De spoorlijn die dwars door het natuurgebied Naardermeer loopt, is niet langer een barrière voor veel kleine dieren. Onze faunapassage voldoet uitstekend. Dat is de conclusie na een zorgvuldig monitoringsonderzoek van twee jaar. In deze periode zijn twee faunapassages geobserveerd om vast te stellen welke dieren van de passage gebruik maken en met welke frequentie. De conclusie biedt een oplossing voor ontsnippering bij spoorlijnen door natuurgebieden. De passages worden gebruikt door veel meer diersoorten dan vooraf was voorzien en er zijn geen negatieve consequenties voor het gebruik van de spoorlijn  gevonden.

Een spoorlijn is een bijna onneembare barrière in het leefgebied van kleine zoogdieren, amfibieën en reptielen. Daarom worden er vaak faunatunnels aangelegd. Hiermee wordt de trek naar de voortplantingswateren en het (her-)koloniseren van nieuwe gebieden mogelijk. Door dit  ‘ontsnipperen’ wordt de barrièrewerking door spoorlijnen opgeheven en worden leefgebieden met elkaar verbonden, waardoor de aantrekkelijkheid van een gebied voor bijvoorbeeld amfibieën toeneemt. Maar vanwege fysieke beperkingen zoals een hoge (grond)waterstand kunnen standaard oplossingen zoals tunnels niet overal worden gerealiseerd. Zo’n gebied is het Naardermeer, het oudste natuurmonument van Nederland, waar de spoorlijn Hilversum – Weesp dwars doorheen gaat.

__AANGELEVERDE RIJEN__.
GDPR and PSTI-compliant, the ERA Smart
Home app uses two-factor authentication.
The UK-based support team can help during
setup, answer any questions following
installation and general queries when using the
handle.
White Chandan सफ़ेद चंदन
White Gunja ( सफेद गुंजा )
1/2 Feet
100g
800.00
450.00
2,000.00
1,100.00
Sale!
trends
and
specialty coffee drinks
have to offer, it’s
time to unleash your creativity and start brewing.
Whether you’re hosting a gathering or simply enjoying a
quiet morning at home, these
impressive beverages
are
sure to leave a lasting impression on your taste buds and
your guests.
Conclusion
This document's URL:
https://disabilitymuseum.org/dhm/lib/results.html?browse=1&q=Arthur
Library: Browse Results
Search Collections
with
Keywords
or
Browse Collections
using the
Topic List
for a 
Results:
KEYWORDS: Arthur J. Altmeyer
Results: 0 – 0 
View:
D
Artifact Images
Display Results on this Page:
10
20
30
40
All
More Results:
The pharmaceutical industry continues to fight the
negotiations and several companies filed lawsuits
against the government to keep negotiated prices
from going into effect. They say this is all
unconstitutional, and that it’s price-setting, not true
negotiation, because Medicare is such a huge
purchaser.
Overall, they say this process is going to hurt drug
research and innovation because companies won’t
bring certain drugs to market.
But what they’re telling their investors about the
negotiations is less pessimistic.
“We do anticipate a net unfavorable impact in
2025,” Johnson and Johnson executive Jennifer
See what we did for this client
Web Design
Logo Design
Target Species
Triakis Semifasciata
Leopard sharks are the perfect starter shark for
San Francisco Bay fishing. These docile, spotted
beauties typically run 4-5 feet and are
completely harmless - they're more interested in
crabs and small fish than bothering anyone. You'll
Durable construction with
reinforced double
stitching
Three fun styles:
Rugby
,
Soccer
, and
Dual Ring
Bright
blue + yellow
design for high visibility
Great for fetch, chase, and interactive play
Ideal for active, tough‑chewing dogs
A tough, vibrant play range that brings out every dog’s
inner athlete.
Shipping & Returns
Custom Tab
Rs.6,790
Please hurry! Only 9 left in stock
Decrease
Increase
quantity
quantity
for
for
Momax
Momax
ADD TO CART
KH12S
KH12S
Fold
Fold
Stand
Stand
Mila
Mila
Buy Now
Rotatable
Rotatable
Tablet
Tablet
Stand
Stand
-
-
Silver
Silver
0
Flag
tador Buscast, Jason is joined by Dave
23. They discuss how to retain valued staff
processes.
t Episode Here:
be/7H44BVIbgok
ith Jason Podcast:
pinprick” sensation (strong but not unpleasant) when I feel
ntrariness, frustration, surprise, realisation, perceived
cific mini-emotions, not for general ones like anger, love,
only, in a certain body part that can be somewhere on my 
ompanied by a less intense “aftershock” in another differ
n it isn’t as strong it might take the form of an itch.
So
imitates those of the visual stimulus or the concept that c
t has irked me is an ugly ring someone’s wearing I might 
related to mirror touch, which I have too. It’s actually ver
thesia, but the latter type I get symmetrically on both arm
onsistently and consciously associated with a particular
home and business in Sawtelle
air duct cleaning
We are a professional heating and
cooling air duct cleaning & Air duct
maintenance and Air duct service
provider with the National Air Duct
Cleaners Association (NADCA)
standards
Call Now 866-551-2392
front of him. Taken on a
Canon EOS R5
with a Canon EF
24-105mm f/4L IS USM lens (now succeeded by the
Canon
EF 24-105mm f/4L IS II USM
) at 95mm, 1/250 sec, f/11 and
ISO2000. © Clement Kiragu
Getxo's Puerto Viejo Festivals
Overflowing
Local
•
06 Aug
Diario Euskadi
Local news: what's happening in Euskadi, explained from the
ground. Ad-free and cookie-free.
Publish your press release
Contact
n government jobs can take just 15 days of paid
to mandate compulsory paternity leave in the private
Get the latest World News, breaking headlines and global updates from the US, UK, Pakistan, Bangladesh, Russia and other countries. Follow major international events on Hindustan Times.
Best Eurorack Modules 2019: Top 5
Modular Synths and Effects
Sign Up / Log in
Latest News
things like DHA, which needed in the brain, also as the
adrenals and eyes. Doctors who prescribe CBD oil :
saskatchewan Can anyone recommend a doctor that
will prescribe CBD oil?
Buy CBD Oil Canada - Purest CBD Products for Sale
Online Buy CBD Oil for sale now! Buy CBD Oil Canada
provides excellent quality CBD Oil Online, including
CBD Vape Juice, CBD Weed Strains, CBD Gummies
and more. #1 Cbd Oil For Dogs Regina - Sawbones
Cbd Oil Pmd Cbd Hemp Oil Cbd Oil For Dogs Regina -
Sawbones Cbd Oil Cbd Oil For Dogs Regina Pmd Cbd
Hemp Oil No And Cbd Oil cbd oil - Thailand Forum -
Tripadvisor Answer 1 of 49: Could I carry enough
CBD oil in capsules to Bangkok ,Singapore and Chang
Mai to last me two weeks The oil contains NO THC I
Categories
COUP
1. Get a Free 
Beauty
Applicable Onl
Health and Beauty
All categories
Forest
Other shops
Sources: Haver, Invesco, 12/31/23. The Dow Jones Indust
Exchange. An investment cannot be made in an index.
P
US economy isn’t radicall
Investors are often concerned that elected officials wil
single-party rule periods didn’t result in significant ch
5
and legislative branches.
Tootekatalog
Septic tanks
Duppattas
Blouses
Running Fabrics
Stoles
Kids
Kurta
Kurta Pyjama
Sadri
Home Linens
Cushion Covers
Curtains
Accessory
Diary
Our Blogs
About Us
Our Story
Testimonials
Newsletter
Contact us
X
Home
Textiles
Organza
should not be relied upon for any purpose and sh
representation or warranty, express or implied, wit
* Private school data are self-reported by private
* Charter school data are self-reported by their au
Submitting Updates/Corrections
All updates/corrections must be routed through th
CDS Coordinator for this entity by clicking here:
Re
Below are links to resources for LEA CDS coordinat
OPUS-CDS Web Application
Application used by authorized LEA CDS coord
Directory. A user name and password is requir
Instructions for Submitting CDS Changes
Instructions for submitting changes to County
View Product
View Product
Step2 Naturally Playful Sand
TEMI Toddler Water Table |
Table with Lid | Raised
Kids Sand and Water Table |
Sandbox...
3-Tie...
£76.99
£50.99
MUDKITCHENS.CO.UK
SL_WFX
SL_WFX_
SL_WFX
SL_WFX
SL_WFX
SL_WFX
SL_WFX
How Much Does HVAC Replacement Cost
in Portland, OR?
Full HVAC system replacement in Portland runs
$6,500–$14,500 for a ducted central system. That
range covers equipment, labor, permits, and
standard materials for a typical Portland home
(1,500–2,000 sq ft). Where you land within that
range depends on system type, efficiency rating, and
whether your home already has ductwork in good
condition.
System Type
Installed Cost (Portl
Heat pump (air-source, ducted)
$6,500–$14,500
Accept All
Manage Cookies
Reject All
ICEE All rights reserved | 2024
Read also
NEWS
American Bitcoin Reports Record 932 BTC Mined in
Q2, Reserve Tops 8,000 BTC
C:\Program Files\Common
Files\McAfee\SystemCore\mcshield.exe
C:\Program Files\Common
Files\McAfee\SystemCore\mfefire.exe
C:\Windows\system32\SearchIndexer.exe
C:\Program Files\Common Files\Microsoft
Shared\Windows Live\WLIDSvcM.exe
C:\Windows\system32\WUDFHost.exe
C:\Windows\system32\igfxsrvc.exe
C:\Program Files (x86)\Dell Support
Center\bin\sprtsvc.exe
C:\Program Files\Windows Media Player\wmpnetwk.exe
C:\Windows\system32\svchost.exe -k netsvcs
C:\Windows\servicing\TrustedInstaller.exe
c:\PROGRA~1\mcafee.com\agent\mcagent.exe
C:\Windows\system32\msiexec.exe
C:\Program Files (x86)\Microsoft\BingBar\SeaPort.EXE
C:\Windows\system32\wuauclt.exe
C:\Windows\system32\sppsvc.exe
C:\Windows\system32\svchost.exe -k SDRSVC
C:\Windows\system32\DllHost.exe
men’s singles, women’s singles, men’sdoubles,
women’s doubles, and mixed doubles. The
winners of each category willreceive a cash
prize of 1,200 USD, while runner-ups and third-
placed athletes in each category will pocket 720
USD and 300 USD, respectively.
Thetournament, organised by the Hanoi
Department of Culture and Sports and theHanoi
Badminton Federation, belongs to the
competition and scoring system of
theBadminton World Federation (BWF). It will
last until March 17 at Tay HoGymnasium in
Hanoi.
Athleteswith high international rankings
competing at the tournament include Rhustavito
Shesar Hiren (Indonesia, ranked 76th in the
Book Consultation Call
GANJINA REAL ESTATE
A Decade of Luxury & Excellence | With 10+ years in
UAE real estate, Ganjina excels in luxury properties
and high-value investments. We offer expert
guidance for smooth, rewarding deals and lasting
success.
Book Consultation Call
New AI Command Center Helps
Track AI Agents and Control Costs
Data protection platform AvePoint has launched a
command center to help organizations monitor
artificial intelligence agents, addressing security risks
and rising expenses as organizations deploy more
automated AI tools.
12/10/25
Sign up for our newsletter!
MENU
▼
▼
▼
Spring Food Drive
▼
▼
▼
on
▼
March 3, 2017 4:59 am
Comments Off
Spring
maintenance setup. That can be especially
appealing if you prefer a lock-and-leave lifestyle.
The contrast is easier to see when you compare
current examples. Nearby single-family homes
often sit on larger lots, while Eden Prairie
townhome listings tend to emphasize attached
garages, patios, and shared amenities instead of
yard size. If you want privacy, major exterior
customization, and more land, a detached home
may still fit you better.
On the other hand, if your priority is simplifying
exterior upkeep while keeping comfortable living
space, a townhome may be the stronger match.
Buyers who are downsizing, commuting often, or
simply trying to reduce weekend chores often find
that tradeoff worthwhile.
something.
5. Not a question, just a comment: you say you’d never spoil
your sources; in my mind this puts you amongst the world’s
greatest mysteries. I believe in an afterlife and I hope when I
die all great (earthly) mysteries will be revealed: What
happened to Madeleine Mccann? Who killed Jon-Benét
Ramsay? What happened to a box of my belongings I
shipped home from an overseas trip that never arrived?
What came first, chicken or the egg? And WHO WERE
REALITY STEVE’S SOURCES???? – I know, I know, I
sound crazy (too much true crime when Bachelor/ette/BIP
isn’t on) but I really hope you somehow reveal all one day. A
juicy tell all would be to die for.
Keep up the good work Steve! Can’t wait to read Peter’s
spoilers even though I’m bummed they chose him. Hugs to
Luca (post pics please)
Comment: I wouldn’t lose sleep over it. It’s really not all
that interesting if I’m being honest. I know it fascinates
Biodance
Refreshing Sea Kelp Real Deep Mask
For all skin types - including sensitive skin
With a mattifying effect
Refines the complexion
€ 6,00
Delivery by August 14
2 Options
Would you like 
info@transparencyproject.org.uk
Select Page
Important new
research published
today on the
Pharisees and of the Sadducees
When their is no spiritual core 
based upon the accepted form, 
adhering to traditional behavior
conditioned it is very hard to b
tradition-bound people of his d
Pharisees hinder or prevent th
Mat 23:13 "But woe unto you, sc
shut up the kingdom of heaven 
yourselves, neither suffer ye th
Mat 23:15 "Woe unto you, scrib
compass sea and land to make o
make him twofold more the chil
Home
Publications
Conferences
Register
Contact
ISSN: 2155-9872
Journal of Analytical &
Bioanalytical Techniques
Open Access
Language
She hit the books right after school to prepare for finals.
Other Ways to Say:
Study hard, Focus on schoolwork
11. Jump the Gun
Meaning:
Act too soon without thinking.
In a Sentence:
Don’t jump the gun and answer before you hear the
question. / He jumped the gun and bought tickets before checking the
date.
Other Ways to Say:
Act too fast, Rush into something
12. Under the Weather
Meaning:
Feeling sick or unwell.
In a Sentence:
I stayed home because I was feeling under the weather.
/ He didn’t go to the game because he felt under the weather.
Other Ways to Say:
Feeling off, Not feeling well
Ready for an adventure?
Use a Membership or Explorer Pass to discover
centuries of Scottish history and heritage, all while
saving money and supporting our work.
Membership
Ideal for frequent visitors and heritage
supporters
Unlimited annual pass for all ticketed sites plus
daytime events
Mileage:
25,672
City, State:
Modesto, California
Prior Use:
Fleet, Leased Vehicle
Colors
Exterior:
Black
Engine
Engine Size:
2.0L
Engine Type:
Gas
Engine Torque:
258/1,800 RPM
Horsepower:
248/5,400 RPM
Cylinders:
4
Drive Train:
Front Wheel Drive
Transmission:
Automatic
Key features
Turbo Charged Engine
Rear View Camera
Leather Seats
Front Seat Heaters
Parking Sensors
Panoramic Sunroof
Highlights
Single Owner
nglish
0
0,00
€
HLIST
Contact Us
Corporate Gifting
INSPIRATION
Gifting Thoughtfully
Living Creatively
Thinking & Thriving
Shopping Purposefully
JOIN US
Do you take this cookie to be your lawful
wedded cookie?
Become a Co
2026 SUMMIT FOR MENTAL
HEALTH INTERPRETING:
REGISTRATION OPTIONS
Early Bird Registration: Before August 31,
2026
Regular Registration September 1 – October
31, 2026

__OPDRACHTEN__.
a) Zet de aangeleverde rijen, van het begin tot en met de regel met "Leopard sharks are", in een Markdown-tabel met de kolommen Nummer en Regel. Nummer elke regel en laat lege regels weg.
b) Vervolg de tekst over de faunapassages bij het Naardermeer na de laatste zin.

__ANTWOORDEN__.
a)
| Nummer | Regel |
|---|---|
| 1 | GDPR and PSTI-compliant, the ERA Smart |
| 2 | Home app uses two-factor authentication. |
| 3 | The UK-based support team can help during |
| 4 | setup, answer any questions following |
| 5 | installation and general queries when using the |
| 6 | handle. |
| 7 | White Chandan सफ़ेद चंदन |
| 8 | White Gunja ( सफेद गुंजा ) |
| 9 | 1/2 Feet |
| 10 | 100g |
| 11 | 800.00 |
| 12 | 450.00 |
| 13 | 2,000.00 |
| 14 | 1,100.00 |
| 15 | Sale! |
| 16 | trends |
| 17 | and |
| 18 | specialty coffee drinks |
| 19 | have to offer, it’s |
| 20 | time to unleash your creativity and start brewing. |
| 21 | Whether you’re hosting a gathering or simply enjoying a |
| 22 | quiet morning at home, these |
| 23 | impressive beverages |
| 24 | are |
| 25 | sure to leave a lasting impression on your taste buds and |
| 26 | your guests. |
| 27 | Conclusion |
| 28 | This document's URL: |
| 29 | https://disabilitymuseum.org/dhm/lib/results.html?browse=1&q=Arthur |
| 30 | Library: Browse Results |
| 31 | Search Collections |
| 32 | with |
| 33 | Keywords |
| 34 | or |
| 35 | Browse Collections |
| 36 | using the |
| 37 | Topic List |
| 38 | for a  |
| 39 | Results: |
| 40 | KEYWORDS: Arthur J. Altmeyer |
| 41 | Results: 0 – 0  |
| 42 | View: |
| 43 | D |
| 44 | Artifact Images |
| 45 | Display Results on this Page: |
| 46 | 10 |
| 47 | 20 |
| 48 | 30 |
| 49 | 40 |
| 50 | All |
| 51 | More Results: |
| 52 | The pharmaceutical industry continues to fight the |
| 53 | negotiations and several companies filed lawsuits |
| 54 | against the government to keep negotiated prices |
| 55 | from going into effect. They say this is all |
| 56 | unconstitutional, and that it’s price-setting, not true |
| 57 | negotiation, because Medicare is such a huge |
| 58 | purchaser. |
| 59 | Overall, they say this process is going to hurt drug |
| 60 | research and innovation because companies won’t |
| 61 | bring certain drugs to market. |
| 62 | But what they’re telling their investors about the |
| 63 | negotiations is less pessimistic. |
| 64 | “We do anticipate a net unfavorable impact in |
| 65 | 2025,” Johnson and Johnson executive Jennifer |
| 66 | See what we did for this client |
| 67 | Web Design |
| 68 | Logo Design |
| 69 | Target Species |
| 70 | Triakis Semifasciata |
| 71 | Leopard sharks are the perfect starter shark for |

b)
Regulier onderhoud mogelijk

We hebben de Dwarsligger Faunapassage (DFP) ontwikkeld, die universeel inpasbaar is en waarbij het reguliere onderhoud aan het spoor gewoon kan plaatsvinden. De passage is ontworpen met het oog op amfibieën en reptielen. De Dwarsligger Faunapassage is een idee van Rien Veldsink en Gideon Vreeman, die als ecoloog bij Movares werkte. De oplossing bestaat uit een passage direct onder de spoorstaaf tussen twee speciale dwarsliggers. Snel en eenvoudig in te bouwen en bijzonder effectief, zo is dus gebleken.

Onderzoeksresultaten faunapassage

In het onderzoek is er naast conventionele cameravallen ook gebruik gemaakt van een timelapse techniek. Normale cameravallen worden getriggerd door PIR-sensoren – die detecteren een dier wanneer dit drie graden warmer is dan zijn omgeving. Dit is niet effectief bij ringslangen en amfibieën, wat koudbloedige dieren zijn en dus geen warmteverschil laten detecteren. In de timelapse setup maakten de camera’s elke vijf minuten een foto. Hierdoor werd de kans om een reptiel of amfibie vast te leggen groter. In de twee jaar durende monitoring van de DFP zijn er ruim 550.000 foto’s gemaakt, 5684 waarnemingen van dieren gedaan en maar liefst 559 gevalideerde passages vastgesteld waarbij de dieren aan beide kanten van de passage werden gezien. Met andere woorden: er is een duidelijk beeld van welke dieren er van de Dwarsligger Faunapassage gebruik maken en hoe vaak dit gebeurt.

De das past er ook door!

De faunapassage werd gebruikt door een veel breder scala aan doelsoorten dan in eerste instantie was voorzien. Het aantal passages was meteen vanaf de plaatsing boven verwachting. Behalve door amfibieën werd de faunapassage ook gebruikt door ringslangen. Er passeerden ook dieren die wij niet hadden verwacht zoals een boommarter en zelfs een das!

Biodiversiteit

Versnippering van leefgebieden in natuurgebieden met een hoge grondwaterstand kan effectief worden aangepakt, zo is uit het onderzoek gebleken. De proef met de Dwarsligger Faunapassage is gedaan in nauwe samenwerking met de provincie Noord-Holland, spoorbeheerder ProRail en Natuurmonumenten. Gezien het positieve effect van de nieuwe faunapassage hopen wij dat de uitkomst van ons onderzoek bijdraagt aan een nieuwe standaard voor faunapassages in spoorwegen zodat de versnippering van leefgebieden door spoorwegen effectief kan worden voorkomen en de biodiversiteit van deze gebieden behouden kan worden.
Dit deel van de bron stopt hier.